Pret a Manger has vowed to list all ingredients, including allergens, on its product packaging following the inquest into the death of a teenager who collapsed on a plane after eating one of its baguettes.
Natasha Ednan-Laperouse collapsed on a British Airways flight from London to Nice in 2016 after eating a Pret artichoke, olive & tapenade baguette she bought at Heathrow Terminal 5. The inquest into her death concluded she suffered a severe allergic reaction to sesame seeds baked into the dough, which weren’t listed on the label.
Under current UK law, premises that make food fresh on site aren’t required to label individual products with allergen information. Pret chose to display stickers on fridges and around stores advising customers to ask staff about allergens.
However, the coroner overseeing the inquest into Ednan-Laperouse’s death branded Pret’s allergen information “inadequate”, and the sandwich chain this morning pledged to overhaul its policy and campaign for stricter laws on allergen labelling.
Chief executive Clive Schlee said Pret would start trialling full ingredient labelling on all products made in store from next month, with plans to roll it out to all UK shops “as quickly as possible”. The labels will list all ingredients, including allergens.
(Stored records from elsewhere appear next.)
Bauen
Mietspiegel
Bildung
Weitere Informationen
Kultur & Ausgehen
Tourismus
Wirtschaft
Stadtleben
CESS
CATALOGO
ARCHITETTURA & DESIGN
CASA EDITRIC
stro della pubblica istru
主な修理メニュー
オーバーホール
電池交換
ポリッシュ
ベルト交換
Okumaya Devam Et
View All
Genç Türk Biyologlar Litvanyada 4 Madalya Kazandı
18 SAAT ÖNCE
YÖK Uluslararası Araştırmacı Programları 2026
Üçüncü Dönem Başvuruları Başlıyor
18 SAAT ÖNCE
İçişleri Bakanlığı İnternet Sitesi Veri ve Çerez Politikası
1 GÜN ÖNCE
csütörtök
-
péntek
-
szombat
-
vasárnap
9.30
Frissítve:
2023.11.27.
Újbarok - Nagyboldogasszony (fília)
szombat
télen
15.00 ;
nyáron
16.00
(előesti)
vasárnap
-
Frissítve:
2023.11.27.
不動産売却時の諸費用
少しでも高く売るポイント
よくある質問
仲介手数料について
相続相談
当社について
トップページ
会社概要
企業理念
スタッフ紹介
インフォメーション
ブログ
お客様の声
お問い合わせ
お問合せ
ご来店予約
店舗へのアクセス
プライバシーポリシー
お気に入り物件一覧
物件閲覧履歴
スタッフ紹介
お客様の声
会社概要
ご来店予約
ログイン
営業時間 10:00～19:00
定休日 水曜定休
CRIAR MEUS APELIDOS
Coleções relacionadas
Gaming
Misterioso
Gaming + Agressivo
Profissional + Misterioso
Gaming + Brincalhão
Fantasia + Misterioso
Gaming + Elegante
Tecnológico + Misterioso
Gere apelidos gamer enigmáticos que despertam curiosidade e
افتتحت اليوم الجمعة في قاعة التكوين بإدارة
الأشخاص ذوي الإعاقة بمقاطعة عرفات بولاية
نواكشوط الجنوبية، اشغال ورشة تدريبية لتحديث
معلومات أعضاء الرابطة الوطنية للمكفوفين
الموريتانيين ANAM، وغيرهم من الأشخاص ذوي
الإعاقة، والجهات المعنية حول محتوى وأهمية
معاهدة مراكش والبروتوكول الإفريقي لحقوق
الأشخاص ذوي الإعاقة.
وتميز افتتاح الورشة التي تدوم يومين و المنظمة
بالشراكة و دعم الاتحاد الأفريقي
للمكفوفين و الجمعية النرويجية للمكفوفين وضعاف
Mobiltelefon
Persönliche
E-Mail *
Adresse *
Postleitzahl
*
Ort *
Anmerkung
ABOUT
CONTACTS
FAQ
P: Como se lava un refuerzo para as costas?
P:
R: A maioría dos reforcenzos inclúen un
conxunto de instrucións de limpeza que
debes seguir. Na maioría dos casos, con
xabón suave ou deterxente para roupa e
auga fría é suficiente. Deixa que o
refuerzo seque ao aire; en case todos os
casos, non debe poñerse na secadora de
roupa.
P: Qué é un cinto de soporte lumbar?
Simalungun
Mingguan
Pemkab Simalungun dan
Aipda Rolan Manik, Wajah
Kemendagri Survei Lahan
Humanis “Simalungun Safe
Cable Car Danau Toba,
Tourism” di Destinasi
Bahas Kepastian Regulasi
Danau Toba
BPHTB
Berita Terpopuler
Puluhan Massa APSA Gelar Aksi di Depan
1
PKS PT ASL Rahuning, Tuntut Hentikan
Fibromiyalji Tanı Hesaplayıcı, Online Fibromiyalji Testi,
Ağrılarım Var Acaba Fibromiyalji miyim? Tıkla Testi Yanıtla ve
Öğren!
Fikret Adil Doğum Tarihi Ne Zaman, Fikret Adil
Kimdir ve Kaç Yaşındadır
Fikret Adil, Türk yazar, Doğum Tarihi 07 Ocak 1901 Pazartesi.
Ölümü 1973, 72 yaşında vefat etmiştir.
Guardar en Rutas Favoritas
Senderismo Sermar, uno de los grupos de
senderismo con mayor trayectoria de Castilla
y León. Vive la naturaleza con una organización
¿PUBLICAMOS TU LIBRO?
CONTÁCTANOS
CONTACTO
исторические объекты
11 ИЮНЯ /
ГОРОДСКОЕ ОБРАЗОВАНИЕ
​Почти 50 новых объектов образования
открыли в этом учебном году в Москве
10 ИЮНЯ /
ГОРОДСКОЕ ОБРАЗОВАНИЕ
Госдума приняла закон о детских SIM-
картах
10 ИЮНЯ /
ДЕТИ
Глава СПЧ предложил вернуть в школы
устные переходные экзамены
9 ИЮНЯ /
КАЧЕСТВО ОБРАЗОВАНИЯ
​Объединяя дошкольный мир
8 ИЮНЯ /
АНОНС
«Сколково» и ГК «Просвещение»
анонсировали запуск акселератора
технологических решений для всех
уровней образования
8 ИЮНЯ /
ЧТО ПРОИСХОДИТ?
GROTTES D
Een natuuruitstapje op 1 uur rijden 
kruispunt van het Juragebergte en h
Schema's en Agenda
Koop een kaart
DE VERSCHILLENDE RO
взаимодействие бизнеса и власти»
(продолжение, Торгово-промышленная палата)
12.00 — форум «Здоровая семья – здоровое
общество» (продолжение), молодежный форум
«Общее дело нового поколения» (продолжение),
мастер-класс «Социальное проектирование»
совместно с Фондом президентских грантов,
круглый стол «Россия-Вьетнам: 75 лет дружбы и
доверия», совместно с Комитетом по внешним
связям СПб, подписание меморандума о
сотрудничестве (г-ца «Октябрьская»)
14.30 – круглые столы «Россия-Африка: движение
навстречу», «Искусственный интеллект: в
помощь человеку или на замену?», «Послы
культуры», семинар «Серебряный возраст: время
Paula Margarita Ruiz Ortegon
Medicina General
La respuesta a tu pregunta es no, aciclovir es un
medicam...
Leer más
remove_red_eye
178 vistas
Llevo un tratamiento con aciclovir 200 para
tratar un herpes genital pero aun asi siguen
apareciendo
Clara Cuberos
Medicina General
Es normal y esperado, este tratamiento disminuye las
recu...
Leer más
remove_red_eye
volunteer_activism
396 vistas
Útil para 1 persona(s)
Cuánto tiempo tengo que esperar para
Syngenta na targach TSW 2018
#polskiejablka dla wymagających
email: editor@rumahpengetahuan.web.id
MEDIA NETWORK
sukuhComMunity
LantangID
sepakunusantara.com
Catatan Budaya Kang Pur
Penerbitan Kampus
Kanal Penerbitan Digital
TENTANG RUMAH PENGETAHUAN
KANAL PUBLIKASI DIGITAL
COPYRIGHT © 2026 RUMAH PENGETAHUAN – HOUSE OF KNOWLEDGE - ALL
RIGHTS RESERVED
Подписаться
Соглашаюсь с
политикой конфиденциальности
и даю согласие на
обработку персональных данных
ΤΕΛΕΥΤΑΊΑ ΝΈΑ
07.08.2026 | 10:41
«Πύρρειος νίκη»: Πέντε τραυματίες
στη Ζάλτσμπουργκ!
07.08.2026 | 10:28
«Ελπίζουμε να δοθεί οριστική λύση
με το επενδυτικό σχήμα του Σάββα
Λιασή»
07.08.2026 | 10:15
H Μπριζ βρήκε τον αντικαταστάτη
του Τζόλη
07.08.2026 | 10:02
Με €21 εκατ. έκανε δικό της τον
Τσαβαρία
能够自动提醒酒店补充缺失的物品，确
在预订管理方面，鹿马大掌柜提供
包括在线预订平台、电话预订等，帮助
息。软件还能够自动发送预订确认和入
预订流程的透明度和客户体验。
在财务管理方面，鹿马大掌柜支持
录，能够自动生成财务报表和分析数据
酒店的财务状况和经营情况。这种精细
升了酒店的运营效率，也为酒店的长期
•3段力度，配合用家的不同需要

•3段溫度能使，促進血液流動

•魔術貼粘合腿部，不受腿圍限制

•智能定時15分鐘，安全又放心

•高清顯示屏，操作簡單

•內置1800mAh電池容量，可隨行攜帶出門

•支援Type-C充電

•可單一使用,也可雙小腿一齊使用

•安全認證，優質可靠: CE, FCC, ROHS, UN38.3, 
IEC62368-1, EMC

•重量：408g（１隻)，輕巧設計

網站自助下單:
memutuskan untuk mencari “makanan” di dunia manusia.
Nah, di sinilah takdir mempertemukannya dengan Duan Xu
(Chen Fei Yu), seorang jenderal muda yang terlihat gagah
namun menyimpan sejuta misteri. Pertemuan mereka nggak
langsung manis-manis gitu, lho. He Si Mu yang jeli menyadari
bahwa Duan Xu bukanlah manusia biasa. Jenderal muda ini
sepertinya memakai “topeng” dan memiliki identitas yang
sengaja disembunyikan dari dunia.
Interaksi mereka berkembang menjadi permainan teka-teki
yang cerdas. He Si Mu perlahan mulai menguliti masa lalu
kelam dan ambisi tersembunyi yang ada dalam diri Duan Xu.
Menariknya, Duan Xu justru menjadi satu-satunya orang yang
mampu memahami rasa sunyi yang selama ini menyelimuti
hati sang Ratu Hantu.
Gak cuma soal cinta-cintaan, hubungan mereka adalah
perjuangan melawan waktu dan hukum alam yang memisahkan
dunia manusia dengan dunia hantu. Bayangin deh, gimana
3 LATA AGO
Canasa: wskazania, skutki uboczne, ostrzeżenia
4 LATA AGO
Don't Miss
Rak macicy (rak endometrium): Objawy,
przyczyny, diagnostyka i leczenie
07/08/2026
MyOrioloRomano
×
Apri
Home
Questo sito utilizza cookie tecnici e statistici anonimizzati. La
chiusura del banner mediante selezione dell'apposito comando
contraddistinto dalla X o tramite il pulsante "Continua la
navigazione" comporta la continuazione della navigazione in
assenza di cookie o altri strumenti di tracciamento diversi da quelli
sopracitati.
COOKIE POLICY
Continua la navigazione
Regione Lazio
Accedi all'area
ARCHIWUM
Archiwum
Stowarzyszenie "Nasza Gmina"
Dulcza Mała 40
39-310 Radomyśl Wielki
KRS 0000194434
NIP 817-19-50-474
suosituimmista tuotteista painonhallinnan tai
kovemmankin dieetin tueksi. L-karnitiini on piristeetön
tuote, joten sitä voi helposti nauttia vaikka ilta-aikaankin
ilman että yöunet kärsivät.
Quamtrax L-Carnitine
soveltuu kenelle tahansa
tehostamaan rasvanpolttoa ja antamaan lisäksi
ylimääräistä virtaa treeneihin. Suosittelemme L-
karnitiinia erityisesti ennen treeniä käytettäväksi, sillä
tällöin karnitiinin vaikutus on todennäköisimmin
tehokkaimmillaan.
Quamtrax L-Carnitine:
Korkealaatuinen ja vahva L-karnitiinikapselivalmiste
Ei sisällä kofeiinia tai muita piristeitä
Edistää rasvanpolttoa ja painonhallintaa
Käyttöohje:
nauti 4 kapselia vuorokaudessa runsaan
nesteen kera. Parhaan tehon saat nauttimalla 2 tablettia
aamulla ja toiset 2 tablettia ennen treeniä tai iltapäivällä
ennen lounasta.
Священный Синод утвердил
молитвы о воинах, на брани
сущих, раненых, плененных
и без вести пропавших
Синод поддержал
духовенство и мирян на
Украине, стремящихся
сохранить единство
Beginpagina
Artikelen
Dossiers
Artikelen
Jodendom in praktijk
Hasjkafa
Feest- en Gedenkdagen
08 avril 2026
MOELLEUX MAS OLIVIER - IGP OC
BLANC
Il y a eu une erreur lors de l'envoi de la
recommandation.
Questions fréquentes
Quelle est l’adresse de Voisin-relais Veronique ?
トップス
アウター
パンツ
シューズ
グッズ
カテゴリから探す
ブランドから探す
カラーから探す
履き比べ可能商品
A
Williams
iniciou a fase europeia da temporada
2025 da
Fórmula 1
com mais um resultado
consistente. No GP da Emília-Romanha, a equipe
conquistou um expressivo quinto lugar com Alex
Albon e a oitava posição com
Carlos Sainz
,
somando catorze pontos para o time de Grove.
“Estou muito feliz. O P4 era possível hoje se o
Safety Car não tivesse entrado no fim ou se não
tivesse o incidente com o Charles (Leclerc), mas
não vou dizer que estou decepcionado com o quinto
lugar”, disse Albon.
In the meantime, Pret will ensure prominent warning stickers are placed on all individual freshly made products, as well as increasing the number of allergen warning signs in shops.
The chain will also improve its complaints handling procedures to “ensure allergy-related incidents are immediately escalated and reported on within 24 hours”, and has pledged to campaign “to secure the legislative change necessary” to better protect people with allergies.
“I want to say again how deeply sorry we are for the loss of Natasha,” said Schlee. “I said we would learn from this tragedy and ensure meaningful changes happen. I hope these measures set us on course to drive change in the industry so people with allergies are as protected and informed as possible. Nothing is more important to Pret right now.”
It comes as the government has confirmed it will look again at allergen labelling laws, with Defra poised to inform the European Commission of its intention to introduce national measures ahead of Brexit.
“We are currently reviewing our approach to food labelling to give consumers more information,” said environment secretary Michael Gove.
“A critical part of that is looking very closely at how we can improve and strengthen domestic regulations to make sure all UK consumers have complete trust in the food they are eating.”